Prosery? We’re given a line from a poem, and we must use it exactly as it is worded (punctuation may be changed) within a piece of fiction that is exactly 144 words in length. It is similar to flash fiction except it must include a specific given poetic line. The line we must use is “There is nothing behind the wall except a space where the wind whistles.” It is from Liesel Mueller’s poem Drawings by Children. Photo from Pixabay.com
Christmas is red, with or without snow. I am tone deaf but rosy carols come naturally. Heart blooms musically as cheeks blush rouged. Passed in ’98, mother’s memory crimson bright, tinsel lover carefully silvered red bauble balls. Red skirt paled beneath gauzy apron always smudged snowy confectioner sugar streaks and gravy tracks. Life’s red blood stopped as father’s bubble lights died. Mulled wine evokes spiced rubicund scent. Red hot ire most of the time creamsicles to softer pink. Passion flames blend to ever-companion, berry bright books and lover in my bed.
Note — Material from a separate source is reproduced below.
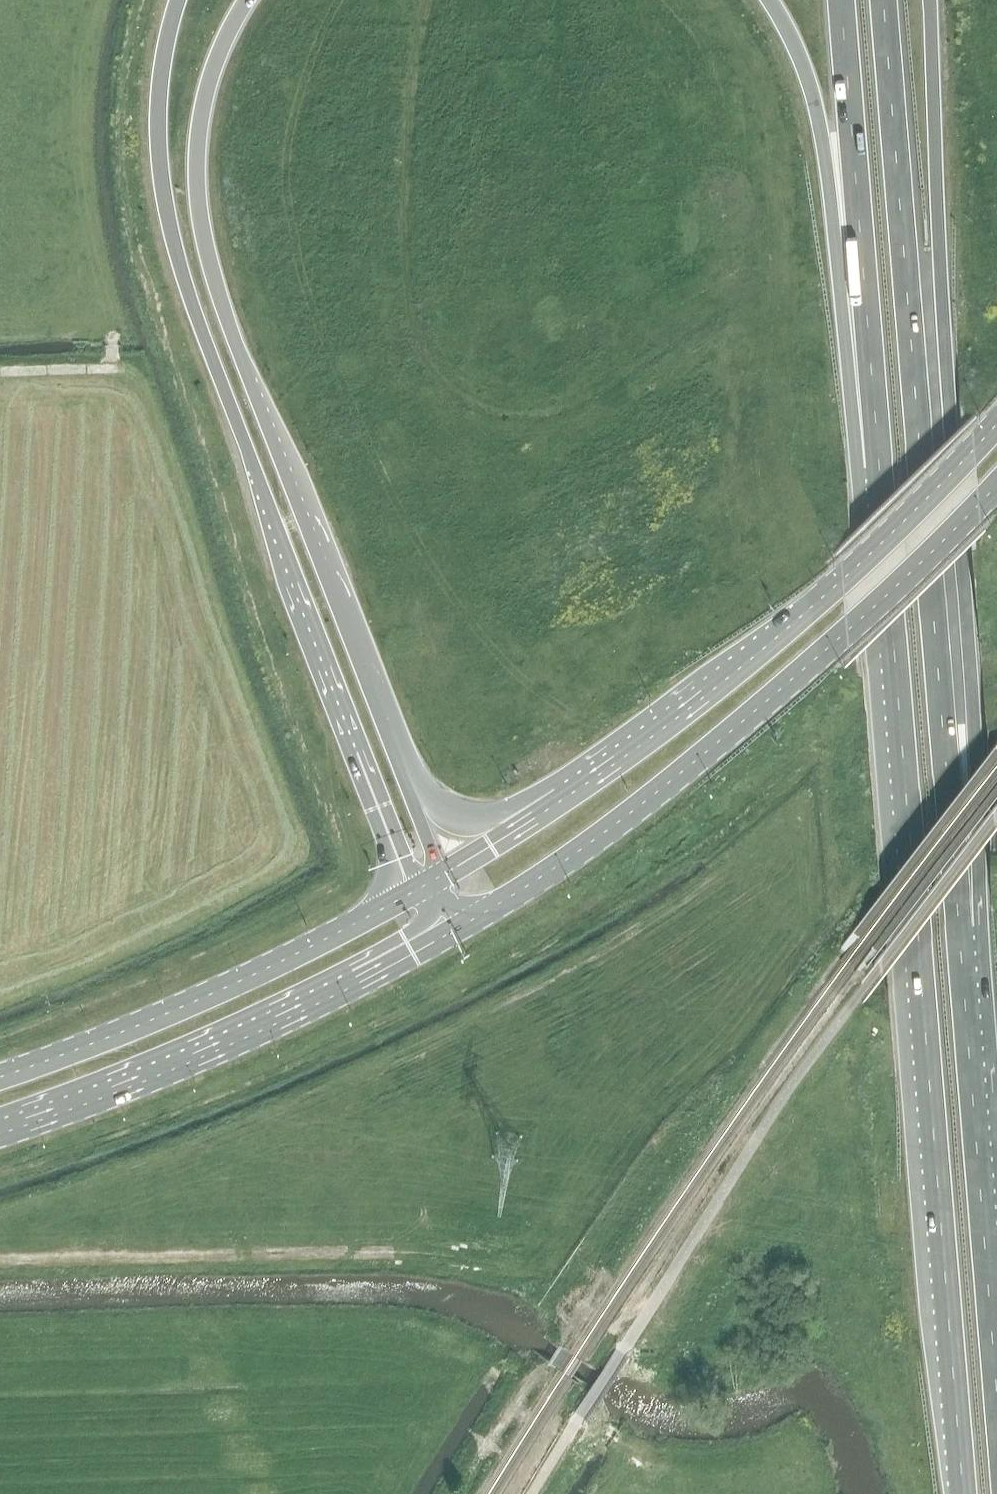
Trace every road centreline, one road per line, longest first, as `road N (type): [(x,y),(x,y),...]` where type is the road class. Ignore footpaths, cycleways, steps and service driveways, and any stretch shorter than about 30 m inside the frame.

Down comforter snuggled save cold red nose, which brings me back to Rudolph. Christmas is red.
Today Grace hosts dVerse, the virtual pub for poets. She is teaching us about synesthesia, a “neurological phenomenon in which stimulation of one sense leads to automatic, involuntary experiences of a second one.” Today, we are focusing on Grapheme Color Synesthesia, the most widely studied and common type of synesthesia.
For today’s prompt, we are to write about color from the perspective of a synesthete. Pick one color or several colors and create our own dictionary of color. What I chose to do was write in a stream-of-consciousness format, reacting to the color red.Photo is Christmas tree of my childhood. My mother loved tinsel.